● **Activity**
Scan the data below for lines holding the word "http", and copy each line found.

Saved entries
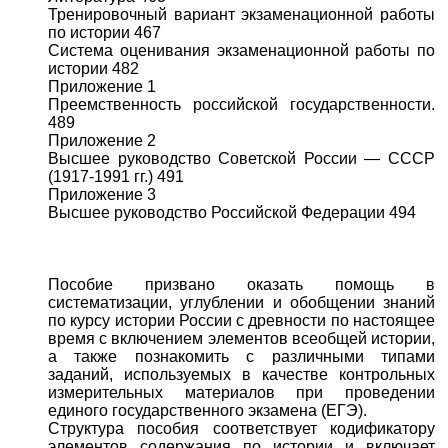
Тренировочный вариант экзаменационной работы
по истории 467
Система оценивания экзаменационной работы по
истории 482
Приложение 1
Преемственность российской государственности.
489
Приложение 2
Высшее руководство Советской России — СССР
(1917-1991 гг.) 491
Приложение 3
Высшее руководство Российской Федерации 494
Пособие призвано оказать помощь в
систематизации, углублении и обобщении знаний
по курсу истории России с древности по настоящее
время с включением элементов всеобщей истории,
а также познакомить с различными типами
заданий, используемых в качестве контрольных
измерительных материалов при проведении
единого государственного экзамена (ЕГЭ).
Структура пособия соответствует кодификатору
элементов содержания по истории и включает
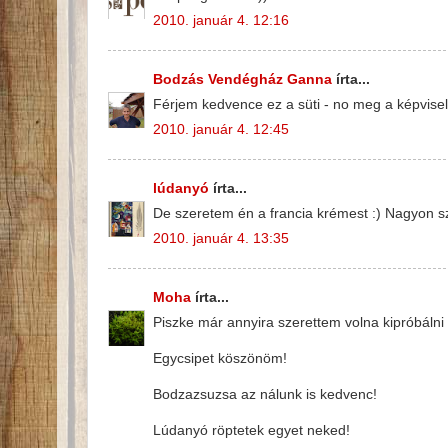
2010. január 4. 12:16
Bodzás Vendégház Ganna
írta...
Férjem kedvence ez a süti - no meg a képvisel
2010. január 4. 12:45
lúdanyó
írta...
De szeretem én a francia krémest :) Nagyon sz
2010. január 4. 13:35
Moha
írta...
Piszke már annyira szerettem volna kipróbálni a
Egycsipet köszönöm!
Bodzazsuzsa az nálunk is kedvenc!
Lúdanyó röptetek egyet neked!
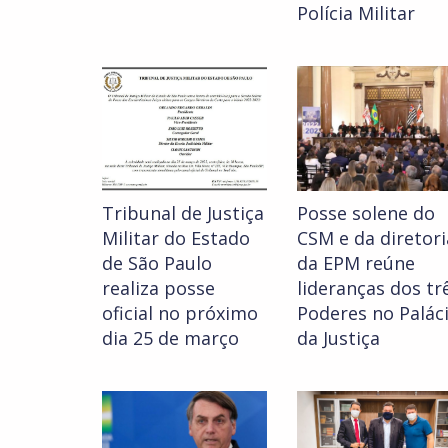
Polícia Militar
Tribunal de Justiça
Posse solene do
Militar do Estado
CSM e da diretori
de São Paulo
da EPM reúne
realiza posse
lideranças dos tr
oficial no próximo
Poderes no Palác
dia 25 de março
da Justiça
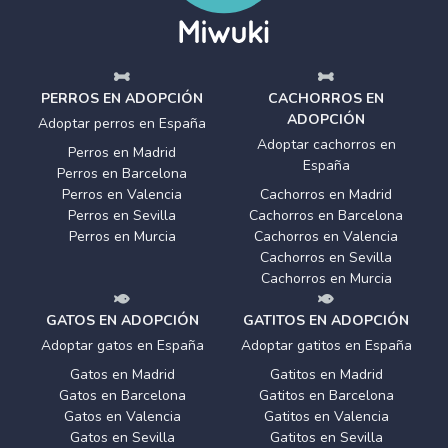
PERROS EN ADOPCIÓN
CACHORROS EN
ADOPCIÓN
Adoptar perros en España
Adoptar cachorros en
Perros en Madrid
España
Perros en Barcelona
Perros en Valencia
Cachorros en Madrid
Perros en Sevilla
Cachorros en Barcelona
Perros en Murcia
Cachorros en Valencia
Cachorros en Sevilla
Cachorros en Murcia
GATOS EN ADOPCIÓN
GATITOS EN ADOPCIÓN
Adoptar gatos en España
Adoptar gatitos en España
Gatos en Madrid
Gatitos en Madrid
Gatos en Barcelona
Gatitos en Barcelona
Gatos en Valencia
Gatitos en Valencia
Gatos en Sevilla
Gatitos en Sevilla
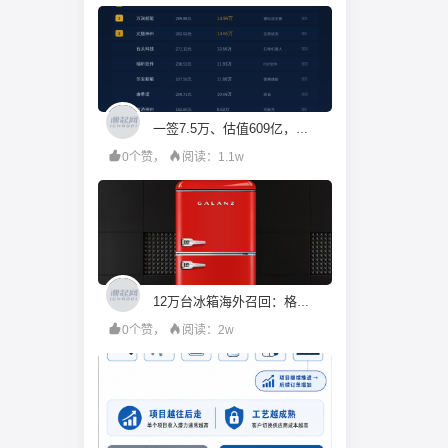
一签7.5万、估值609亿，机构投资人都在疯抢宇树科技？
0个赞，
阅读：1.1w
12万台冰箱海外召回：格兰仕的成本账算错了什么
0个赞，
阅读：2w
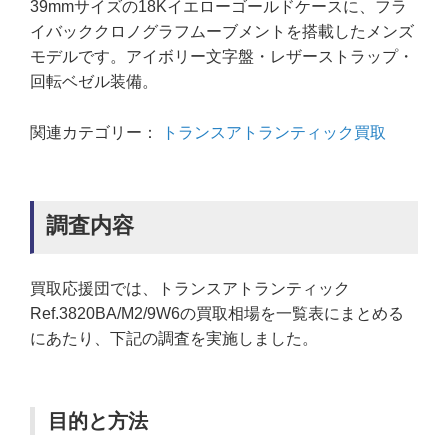
39mmサイズの18Kイエローゴールドケースに、フラ
イバッククロノグラフムーブメントを搭載したメンズ
モデルです。アイボリー文字盤・レザーストラップ・
回転ベゼル装備。
関連カテゴリー：
トランスアトランティック買取
調査内容
買取応援団では、トランスアトランティック
Ref.3820BA/M2/9W6の買取相場を一覧表にまとめる
にあたり、下記の調査を実施しました。
目的と方法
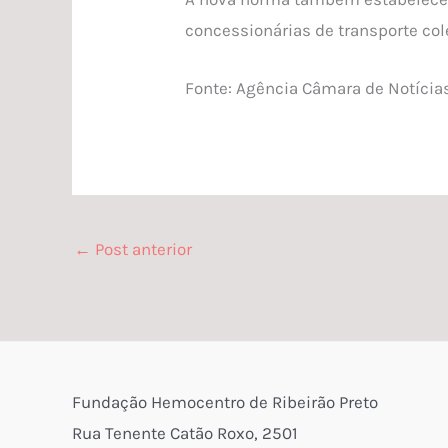
concessionárias de transporte col
Fonte: Agência Câmara de Notícia
←
Post anterior
Fundação Hemocentro de Ribeirão Preto
Rua Tenente Catão Roxo, 2501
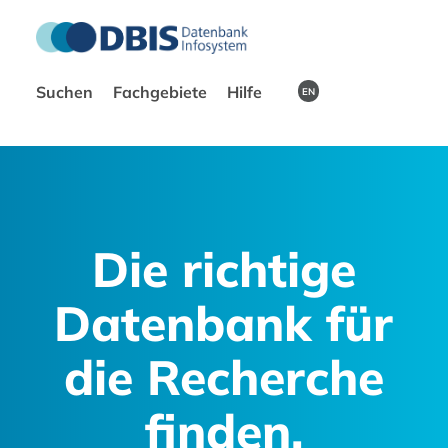
Suchen
Fachgebiete
Hilfe
EN
Die richtige
Datenbank für
die Recherche
finden.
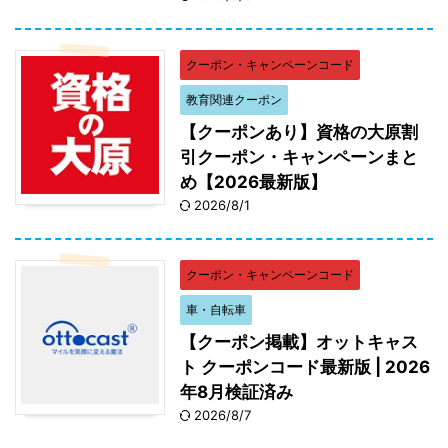
クーポン・キャンペーンコード
教育関連クーポン
【クーポンあり】資格の大原割
引クーポン・キャンペーンまと
め【2026最新版】
2026/8/1
クーポン・キャンペーンコード
車・自転車
【クーポン掲載】オットキャス
ト クーポンコード最新版 | 2026
年8月検証済み
2026/8/7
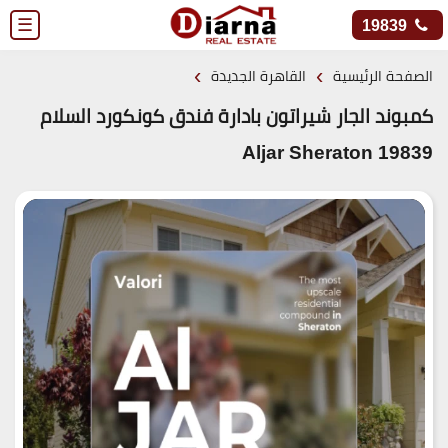
☰
19839
›
›
الصفحة الرئيسية
القاهرة الجديدة
كمبوند الجار شيراتون بادارة فندق كونكورد السلام
19839 Aljar Sheraton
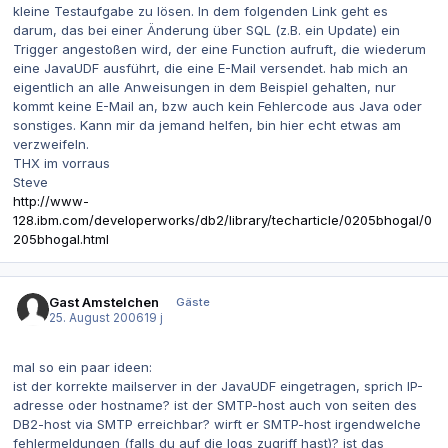
kleine Testaufgabe zu lösen. In dem folgenden Link geht es
darum, das bei einer Änderung über SQL (z.B. ein Update) ein
Trigger angestoßen wird, der eine Function aufruft, die wiederum
eine JavaUDF ausführt, die eine E-Mail versendet. hab mich an
eigentlich an alle Anweisungen in dem Beispiel gehalten, nur
kommt keine E-Mail an, bzw auch kein Fehlercode aus Java oder
sonstiges. Kann mir da jemand helfen, bin hier echt etwas am
verzweifeln.
THX im vorraus
Steve
http://www-
128.ibm.com/developerworks/db2/library/techarticle/0205bhogal/0
205bhogal.html
Gast Amstelchen
Gäste
25. August 2006
19 j
mal so ein paar ideen:
ist der korrekte mailserver in der JavaUDF eingetragen, sprich IP-
adresse oder hostname? ist der SMTP-host auch von seiten des
DB2-host via SMTP erreichbar? wirft er SMTP-host irgendwelche
fehlermeldungen (falls du auf die logs zugriff hast)? ist das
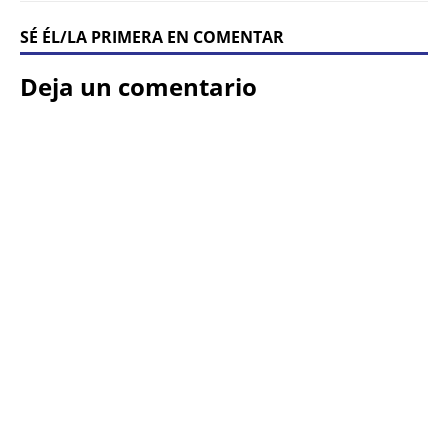
SÉ ÉL/LA PRIMERA EN COMENTAR
Deja un comentario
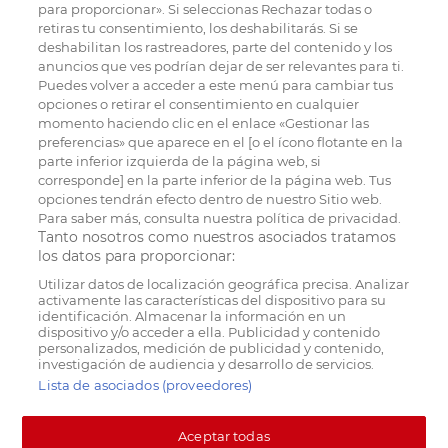
para proporcionar». Si seleccionas Rechazar todas o
retiras tu consentimiento, los deshabilitarás. Si se
deshabilitan los rastreadores, parte del contenido y los
anuncios que ves podrían dejar de ser relevantes para ti.
Puedes volver a acceder a este menú para cambiar tus
opciones o retirar el consentimiento en cualquier
momento haciendo clic en el enlace «Gestionar las
preferencias» que aparece en el [o el ícono flotante en la
parte inferior izquierda de la página web, si
corresponde] en la parte inferior de la página web. Tus
opciones tendrán efecto dentro de nuestro Sitio web.
Para saber más, consulta nuestra política de privacidad.
Tanto nosotros como nuestros asociados tratamos
los datos para proporcionar:
Utilizar datos de localización geográfica precisa. Analizar
activamente las características del dispositivo para su
identificación. Almacenar la información en un
dispositivo y/o acceder a ella. Publicidad y contenido
personalizados, medición de publicidad y contenido,
investigación de audiencia y desarrollo de servicios.
Lista de asociados (proveedores)
Aceptar todas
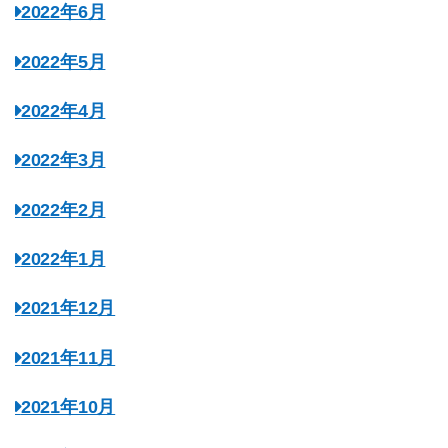
2022年6月
2022年5月
2022年4月
2022年3月
2022年2月
2022年1月
2021年12月
2021年11月
2021年10月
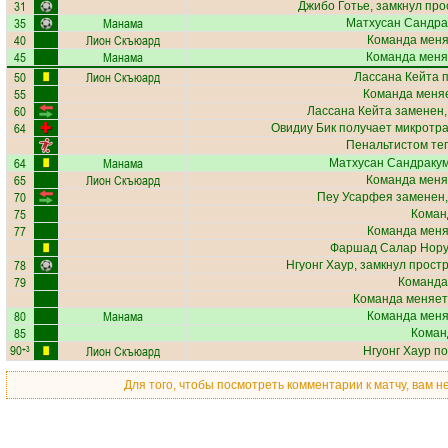
31
Джибо Готье
, замкнул про
35
Манама
Матхусан Сандра
40
Лион Скъюард
Команда меняе
45
Манама
Команда меня
50
Лион Скъюард
Лассана Кейта
п
55
Команда меняе
60
Лассана Кейта
заменен,
64
Овидиу Бик
получает
микротра
Пенальтистом те
64
Манама
Матхусан Сандраку
65
Лион Скъюард
Команда меня
70
Пеу Усарфея
заменен,
75
Коман
77
Команда меняе
Фаршад Салар Нор
78
Нгуонг Хаур
, замкнул простр
79
Команда
Команда меняет
80
Манама
Команда меняе
85
Коман
90
Лион Скъюард
+3
Нгуонг Хаур
по
Для того, чтобы посмотреть комментарии к матчу, вам 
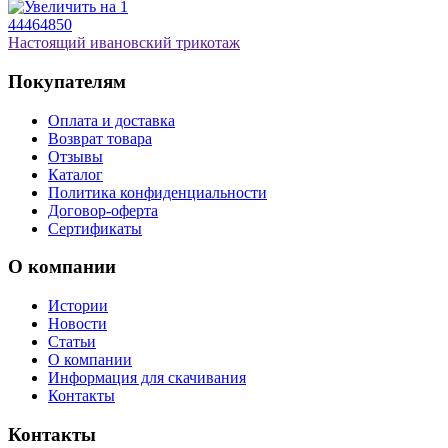
44
46
48
50
Настоящий ивановский трикотаж
Покупателям
Оплата и доставка
Возврат товара
Отзывы
Каталог
Политика конфиденциальности
Договор-оферта
Сертификаты
О компании
Истории
Новости
Статьи
О компании
Информация для скачивания
Контакты
Контакты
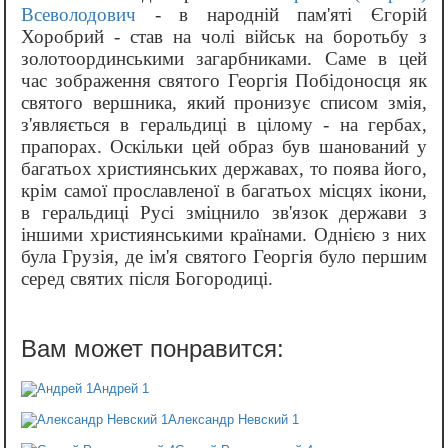
Всеволодович
- в народній пам'яті Єгорій
Хоробрий - став на чолі військ на боротьбу з
золотоординськими загарбниками. Саме в цей
час зображення святого Георгія Побідоносця як
святого вершника, який пронизує списом змія,
з'являється в геральдиці в цілому - на гербах,
прапорах. Оскільки цей образ був шанований у
багатьох християнських державах, то поява його,
крім самої прославленої в багатьох місцях ікони,
в геральдиці Русі зміцнило зв'язок держави з
іншими християнськими країнами. Однією з них
була Грузія, де ім'я святого Георгія було першим
серед святих після Богородиці.
Андрей 1
Александр Невский 1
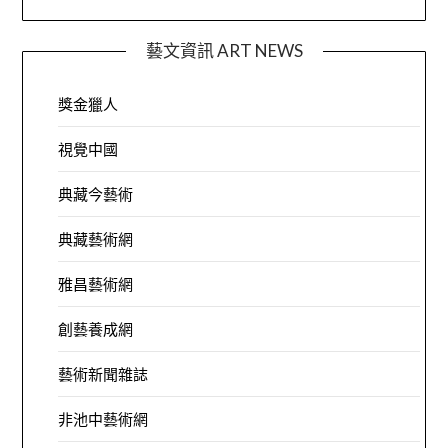
藝文資訊 ART NEWS
獎金獵人
視覺中國
典藏今藝術
典藏藝術網
雅昌藝術網
創藝養成網
藝術新聞雜誌
非池中藝術網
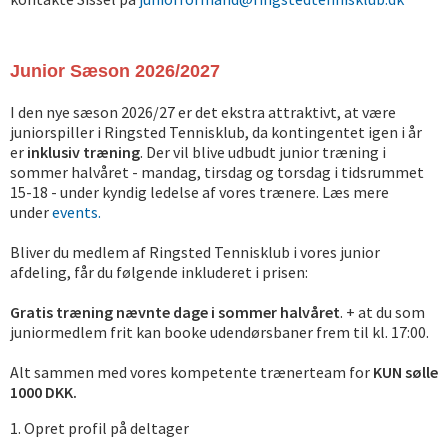
Junior Sæson 2026/2027
I den nye sæson 2026/27 er det ekstra attraktivt, at være
juniorspiller i Ringsted Tennisklub, da kontingentet igen i år
er
inklusiv træning
. Der vil blive udbudt junior træning i
sommer halvåret - mandag, tirsdag og torsdag i tidsrummet
15-18 - under kyndig ledelse af vores trænere. Læs mere
under
events.
Bliver du medlem af Ringsted Tennisklub i vores junior
afdeling, får du følgende inkluderet i prisen:
Gratis træning nævnte dage i sommer halvåret
. + at du som
juniormedlem frit k
an booke udendørsbaner frem til kl. 17:00.
Alt sammen med vores kompetente trænerteam for
KUN sølle
1000 DKK.
1. Opret profil på deltager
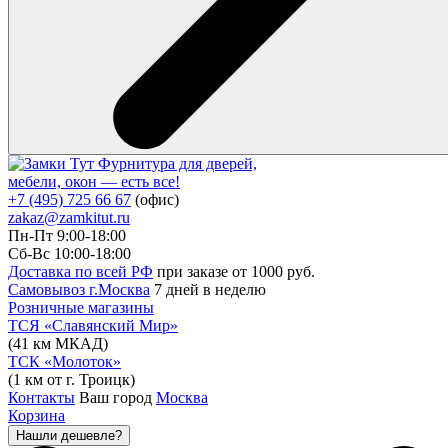
Фурнитура для дверей,
мебели, окон — есть все!
+7 (495) 725 66 67
(офис)
zakaz@zamkitut.ru
Пн-Пт 9:00-18:00
Сб-Вс 10:00-18:00
Доставка по всей РФ
при заказе от 1000 руб.
Самовывоз г.Москва
7 дней в неделю
Розничные магазины
ТСЯ «Славянский Мир»
(41 км МКАД)
ТСК «Молоток»
(1 км от г. Троицк)
Контакты
Ваш город
Москва
Корзина
Нашли дешевле?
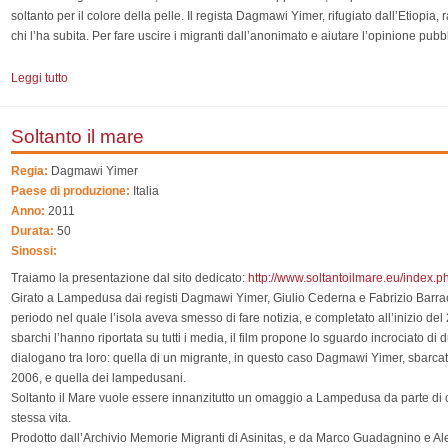
soltanto per il colore della pelle. Il regista Dagmawi Yimer, rifugiato dall’Etiopia, 
chi l’ha subita. Per fare uscire i migranti dall’anonimato e aiutare l’opinione pubbl
Leggi tutto
su Va' Pensiero. Storie ambulanti
Soltanto il mare
Regia:
Dagmawi Yimer
Paese di produzione:
Italia
Anno:
2011
Durata:
50
Sinossi:
Traiamo la presentazione dal sito dedicato:
http://www.soltantoilmare.eu/index.p
Girato a Lampedusa dai registi Dagmawi Yimer, Giulio Cederna e Fabrizio Barra
periodo nel quale l’isola aveva smesso di fare notizia, e completato all’inizio de
sbarchi l’hanno riportata su tutti i media, il film propone lo sguardo incrociato 
dialogano tra loro: quella di un migrante, in questo caso Dagmawi Yimer, sbarcato
2006, e quella dei lampedusani.
Soltanto il Mare vuole essere innanzitutto un omaggio a Lampedusa da parte di 
stessa vita.
Prodotto dall’Archivio Memorie Migranti di Asinitas, e da Marco Guadagnino e Aless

● **Response**
http://www-
http://www.soltantoilmare.eu/index.p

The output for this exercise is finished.